**Activity**
Take down each entry exactly as written.

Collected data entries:
• • •
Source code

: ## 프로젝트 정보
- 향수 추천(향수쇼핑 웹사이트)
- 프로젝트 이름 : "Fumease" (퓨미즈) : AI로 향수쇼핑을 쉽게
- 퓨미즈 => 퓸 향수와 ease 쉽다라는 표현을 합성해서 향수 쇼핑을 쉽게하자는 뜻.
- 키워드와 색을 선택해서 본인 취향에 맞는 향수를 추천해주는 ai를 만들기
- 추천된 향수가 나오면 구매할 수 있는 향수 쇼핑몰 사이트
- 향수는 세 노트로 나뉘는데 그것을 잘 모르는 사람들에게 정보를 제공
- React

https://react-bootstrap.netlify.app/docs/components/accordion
• • •
**Your solution**
Source code

: ## 프로젝트 정보
- 향수 추천(향수쇼핑 웹사이트)
- 프로젝트 이름 : "Fumease" (퓨미즈) : AI로 향수쇼핑을 쉽게
- 퓨미즈 => 퓸 향수와 ease 쉽다라는 표현을 합성해서 향수 쇼핑을 쉽게하자는 뜻.
- 키워드와 색을 선택해서 본인 취향에 맞는 향수를 추천해주는 ai를 만들기
- 추천된 향수가 나오면 구매할 수 있는 향수 쇼핑몰 사이트
- 향수는 세 노트로 나뉘는데 그것을 잘 모르는 사람들에게 정보를 제공
- React

https://react-bootstrap.netlify.app/docs/components/accordion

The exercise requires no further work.